I have recently conducted several tastings showing the contrast between Dom Pérignon Rosé 2003 and 2004. Our guests invariably notice the bold character of the 2003, and assume it must have a higher Pinot Noir proportion. They are as invariably surprised to learn it is the opposite! Regardless of the vintage or the share of red wine, our only commitment is to bring the red of Pinot Noir to life, naturally leading to the question: is Dom Pérignon Rosé actually red?
The 2000 vintage was a turning point for Dom Pérignon Rosé, and all the vintages since—2002, 2003 and 2004—follow in its steps to aim for a Dom Pérignon Rosé that becomes ever more singular and more red in character.

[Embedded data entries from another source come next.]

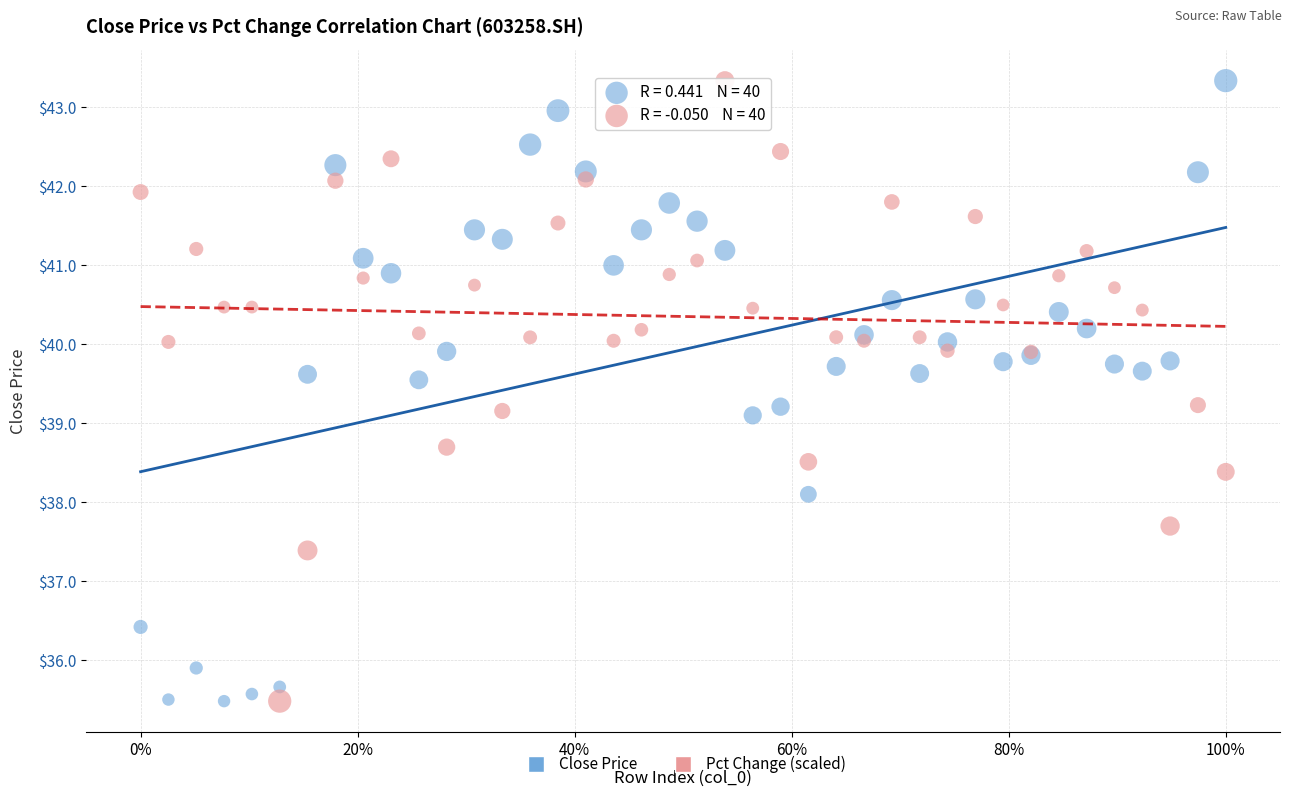

What are all the series names shown in the legend?

Close Price, Pct Change (scaled)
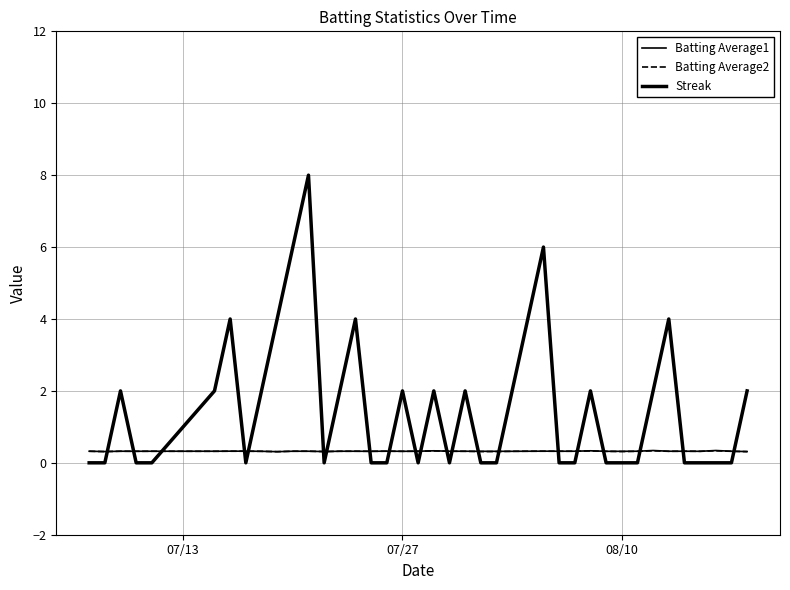

Which series ends up on top after the final intersection of Streak and Batting Average2?

Streak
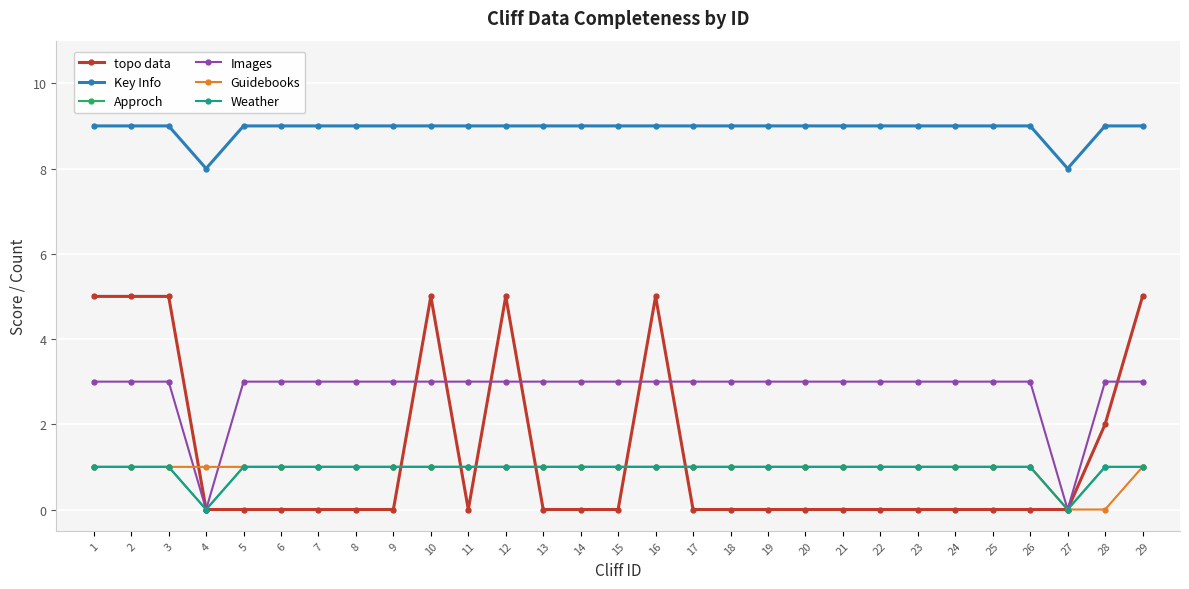

What value does the Approch series have at 3?

1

Our quest to capture the essence of Pinot Noir is absolute: it is Dom Pérignon Rosé’s raison d’être.
To pay a worthy homage to Pinot Noir, we must cultivate it with a specific intent, by controlling its vigor to improve its concentration. To express all the facets of Pinot Noir, we must explore the greatest terroirs of Champagne. On the southern-facing slopes, the early maturity reveals itself through power in Aÿ, and elegance in Hautvillers. In the cooler climate of Bouzy, its fruitiness is vibrant and its delicate balance not easily captured. This principle finds its logical continuation during the harvest, to wait longer and further for the perfect moment giving us the color and aromatic palette we desire without an excess of tannins.

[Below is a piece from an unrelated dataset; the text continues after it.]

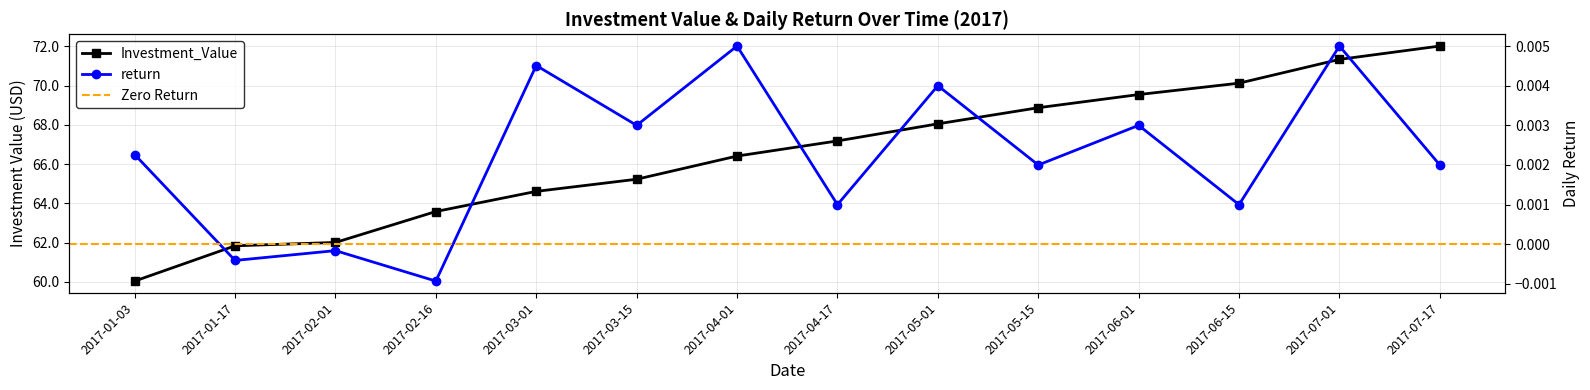

In return, how many points are higher than both neighbors (excluding endpoints)?

6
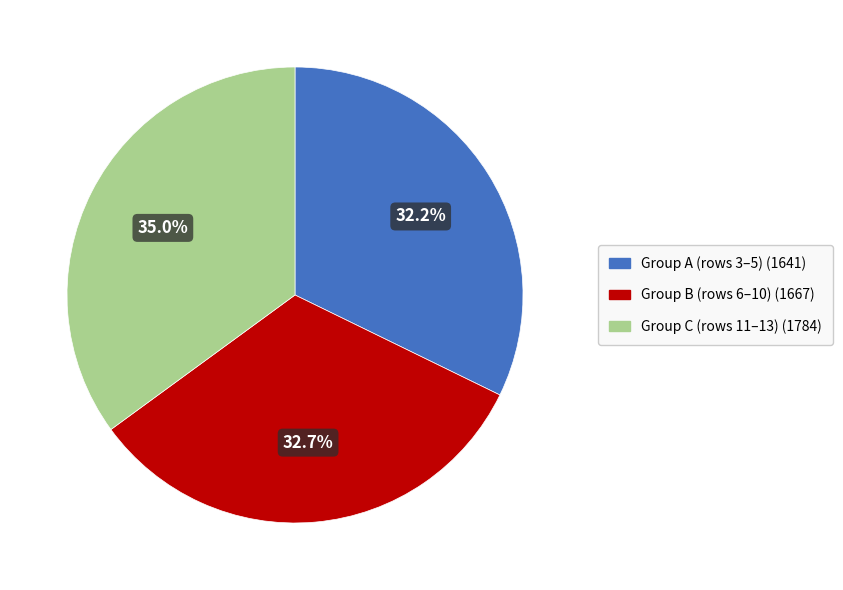

Is there any slice that represents more than half of the pie?

No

Our commitment to Pinot Noir continues during the winemaking: we vinify the Pinot Noir like a red wine, macerating juices with skins during alcoholic fermentation. This way we can extract all its character yet keep the ultimate goal of the assemblage in mind.
The terroirs, the fruit, the character. The red of Pinot Noir knows no limits, no boundaries: it simply reflects the journey over a whole season in a specific cru. The assemblage must follow the new contours of the wine where the white pays homage to the red: thus we can reach the thrill of Pinot Noir.